→ THE EXERCISE
Copy out, word for word, the material from its very beginning through the line containing "The clock reads 6:13", including that line.

→ DATA TO PROCESS

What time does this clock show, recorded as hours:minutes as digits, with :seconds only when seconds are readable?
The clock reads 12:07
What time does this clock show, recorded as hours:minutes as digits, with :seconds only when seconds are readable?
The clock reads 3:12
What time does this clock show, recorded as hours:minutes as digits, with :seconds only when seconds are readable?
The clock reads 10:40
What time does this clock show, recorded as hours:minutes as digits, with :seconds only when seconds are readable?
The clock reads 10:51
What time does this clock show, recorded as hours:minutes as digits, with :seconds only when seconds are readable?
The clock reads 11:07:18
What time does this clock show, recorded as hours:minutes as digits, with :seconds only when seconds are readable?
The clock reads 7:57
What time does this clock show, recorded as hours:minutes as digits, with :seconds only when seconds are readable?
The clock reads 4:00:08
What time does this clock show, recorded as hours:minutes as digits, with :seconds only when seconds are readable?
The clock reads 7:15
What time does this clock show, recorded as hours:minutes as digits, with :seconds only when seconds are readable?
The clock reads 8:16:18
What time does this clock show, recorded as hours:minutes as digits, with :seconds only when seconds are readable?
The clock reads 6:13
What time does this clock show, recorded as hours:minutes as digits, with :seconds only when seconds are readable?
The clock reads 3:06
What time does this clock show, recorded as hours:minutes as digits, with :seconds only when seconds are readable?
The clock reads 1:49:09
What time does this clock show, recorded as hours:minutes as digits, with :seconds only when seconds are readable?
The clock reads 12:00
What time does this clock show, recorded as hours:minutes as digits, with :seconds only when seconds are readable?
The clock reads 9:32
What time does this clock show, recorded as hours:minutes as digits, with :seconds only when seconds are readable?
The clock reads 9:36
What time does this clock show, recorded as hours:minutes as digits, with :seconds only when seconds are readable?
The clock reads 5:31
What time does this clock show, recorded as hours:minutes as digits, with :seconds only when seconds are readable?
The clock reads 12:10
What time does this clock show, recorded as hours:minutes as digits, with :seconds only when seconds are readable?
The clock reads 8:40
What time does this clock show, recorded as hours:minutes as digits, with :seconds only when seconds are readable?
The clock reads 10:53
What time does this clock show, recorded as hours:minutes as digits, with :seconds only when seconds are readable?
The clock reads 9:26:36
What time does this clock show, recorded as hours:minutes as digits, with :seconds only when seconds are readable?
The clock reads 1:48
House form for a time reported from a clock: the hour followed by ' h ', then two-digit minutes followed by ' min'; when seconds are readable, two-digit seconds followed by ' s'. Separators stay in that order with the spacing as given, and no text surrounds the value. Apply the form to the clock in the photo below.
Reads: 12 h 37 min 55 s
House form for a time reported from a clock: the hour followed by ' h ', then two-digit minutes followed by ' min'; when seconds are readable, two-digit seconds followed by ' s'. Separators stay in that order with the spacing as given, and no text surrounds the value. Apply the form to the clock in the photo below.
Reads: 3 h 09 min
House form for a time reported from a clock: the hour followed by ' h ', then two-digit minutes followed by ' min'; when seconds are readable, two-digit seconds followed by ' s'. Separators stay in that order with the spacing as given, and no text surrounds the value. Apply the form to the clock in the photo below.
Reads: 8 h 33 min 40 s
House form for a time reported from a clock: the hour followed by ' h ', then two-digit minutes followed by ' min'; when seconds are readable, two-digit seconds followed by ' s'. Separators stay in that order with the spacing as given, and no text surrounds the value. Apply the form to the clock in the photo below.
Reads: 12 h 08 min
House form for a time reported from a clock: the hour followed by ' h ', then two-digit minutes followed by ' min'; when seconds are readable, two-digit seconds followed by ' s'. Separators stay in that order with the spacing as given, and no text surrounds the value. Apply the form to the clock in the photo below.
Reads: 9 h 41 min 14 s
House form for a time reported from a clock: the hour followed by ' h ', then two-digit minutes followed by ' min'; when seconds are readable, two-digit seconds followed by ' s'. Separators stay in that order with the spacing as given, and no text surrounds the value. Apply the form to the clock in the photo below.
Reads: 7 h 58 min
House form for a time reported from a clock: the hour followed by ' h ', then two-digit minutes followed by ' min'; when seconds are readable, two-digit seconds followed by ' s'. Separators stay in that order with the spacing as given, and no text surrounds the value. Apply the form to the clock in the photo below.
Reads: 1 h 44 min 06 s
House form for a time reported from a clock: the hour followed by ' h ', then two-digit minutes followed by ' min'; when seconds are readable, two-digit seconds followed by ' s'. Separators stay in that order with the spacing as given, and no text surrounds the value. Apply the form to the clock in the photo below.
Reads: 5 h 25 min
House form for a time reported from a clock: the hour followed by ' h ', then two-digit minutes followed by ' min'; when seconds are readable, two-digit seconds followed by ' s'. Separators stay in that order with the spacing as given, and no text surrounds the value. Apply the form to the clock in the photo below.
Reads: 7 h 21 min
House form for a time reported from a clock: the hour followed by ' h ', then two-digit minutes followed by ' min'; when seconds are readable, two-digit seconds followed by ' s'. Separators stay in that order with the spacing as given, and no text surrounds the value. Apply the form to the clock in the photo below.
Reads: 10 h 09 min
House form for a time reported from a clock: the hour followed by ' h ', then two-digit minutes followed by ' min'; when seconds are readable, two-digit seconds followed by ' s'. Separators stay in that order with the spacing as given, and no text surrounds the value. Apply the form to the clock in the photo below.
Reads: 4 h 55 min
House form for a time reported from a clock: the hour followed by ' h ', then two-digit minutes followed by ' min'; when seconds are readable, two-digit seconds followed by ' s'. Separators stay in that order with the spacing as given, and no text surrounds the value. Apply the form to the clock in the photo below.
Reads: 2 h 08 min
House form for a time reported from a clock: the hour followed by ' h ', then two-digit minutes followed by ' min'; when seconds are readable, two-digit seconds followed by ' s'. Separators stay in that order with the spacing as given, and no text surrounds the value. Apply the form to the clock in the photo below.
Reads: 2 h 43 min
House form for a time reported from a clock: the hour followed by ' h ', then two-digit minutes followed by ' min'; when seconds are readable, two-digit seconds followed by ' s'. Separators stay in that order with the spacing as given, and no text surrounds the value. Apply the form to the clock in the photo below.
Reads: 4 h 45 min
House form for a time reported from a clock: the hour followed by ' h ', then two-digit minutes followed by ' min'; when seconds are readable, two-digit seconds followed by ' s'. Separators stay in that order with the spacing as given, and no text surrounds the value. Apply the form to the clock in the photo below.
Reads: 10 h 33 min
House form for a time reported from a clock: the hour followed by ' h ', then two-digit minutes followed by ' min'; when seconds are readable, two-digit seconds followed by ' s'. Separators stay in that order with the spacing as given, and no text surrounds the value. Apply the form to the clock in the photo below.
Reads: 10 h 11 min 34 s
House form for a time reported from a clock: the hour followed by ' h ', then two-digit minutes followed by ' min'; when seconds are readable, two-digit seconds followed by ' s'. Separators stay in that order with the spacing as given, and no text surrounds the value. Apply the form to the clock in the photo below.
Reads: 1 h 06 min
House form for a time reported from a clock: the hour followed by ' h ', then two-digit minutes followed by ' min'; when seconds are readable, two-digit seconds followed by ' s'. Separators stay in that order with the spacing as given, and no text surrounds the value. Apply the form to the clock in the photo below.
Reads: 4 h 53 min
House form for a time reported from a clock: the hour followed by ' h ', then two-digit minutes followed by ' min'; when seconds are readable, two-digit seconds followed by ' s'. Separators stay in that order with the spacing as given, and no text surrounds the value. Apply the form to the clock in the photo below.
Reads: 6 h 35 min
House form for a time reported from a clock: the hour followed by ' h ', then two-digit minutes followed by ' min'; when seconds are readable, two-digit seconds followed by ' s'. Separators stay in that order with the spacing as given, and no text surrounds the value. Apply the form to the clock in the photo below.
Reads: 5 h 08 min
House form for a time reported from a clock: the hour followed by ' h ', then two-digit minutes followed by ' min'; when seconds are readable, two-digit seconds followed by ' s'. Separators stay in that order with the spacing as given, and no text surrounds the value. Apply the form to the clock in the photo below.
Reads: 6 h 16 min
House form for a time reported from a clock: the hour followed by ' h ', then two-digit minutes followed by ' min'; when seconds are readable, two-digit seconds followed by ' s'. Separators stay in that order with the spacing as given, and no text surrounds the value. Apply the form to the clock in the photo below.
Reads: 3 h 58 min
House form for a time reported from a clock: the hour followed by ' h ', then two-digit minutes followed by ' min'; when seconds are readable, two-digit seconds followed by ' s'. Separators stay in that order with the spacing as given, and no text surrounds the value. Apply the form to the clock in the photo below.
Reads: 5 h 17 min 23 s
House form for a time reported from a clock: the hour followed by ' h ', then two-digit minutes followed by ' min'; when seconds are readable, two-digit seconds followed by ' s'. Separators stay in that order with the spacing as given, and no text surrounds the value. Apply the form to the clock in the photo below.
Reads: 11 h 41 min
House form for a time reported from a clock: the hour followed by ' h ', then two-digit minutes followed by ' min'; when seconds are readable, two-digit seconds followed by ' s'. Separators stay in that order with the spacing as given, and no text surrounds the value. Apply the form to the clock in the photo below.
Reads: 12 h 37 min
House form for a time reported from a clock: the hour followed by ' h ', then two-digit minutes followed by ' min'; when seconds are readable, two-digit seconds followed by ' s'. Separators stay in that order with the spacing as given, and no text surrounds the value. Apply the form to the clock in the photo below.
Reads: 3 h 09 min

→ EXERCISE OUTPUT
What time does this clock show, recorded as hours:minutes as digits, with :seconds only when seconds are readable?
The clock reads 12:07
What time does this clock show, recorded as hours:minutes as digits, with :seconds only when seconds are readable?
The clock reads 3:12
What time does this clock show, recorded as hours:minutes as digits, with :seconds only when seconds are readable?
The clock reads 10:40
What time does this clock show, recorded as hours:minutes as digits, with :seconds only when seconds are readable?
The clock reads 10:51
What time does this clock show, recorded as hours:minutes as digits, with :seconds only when seconds are readable?
The clock reads 11:07:18
What time does this clock show, recorded as hours:minutes as digits, with :seconds only when seconds are readable?
The clock reads 7:57
What time does this clock show, recorded as hours:minutes as digits, with :seconds only when seconds are readable?
The clock reads 4:00:08
What time does this clock show, recorded as hours:minutes as digits, with :seconds only when seconds are readable?
The clock reads 7:15
What time does this clock show, recorded as hours:minutes as digits, with :seconds only when seconds are readable?
The clock reads 8:16:18
What time does this clock show, recorded as hours:minutes as digits, with :seconds only when seconds are readable?
The clock reads 6:13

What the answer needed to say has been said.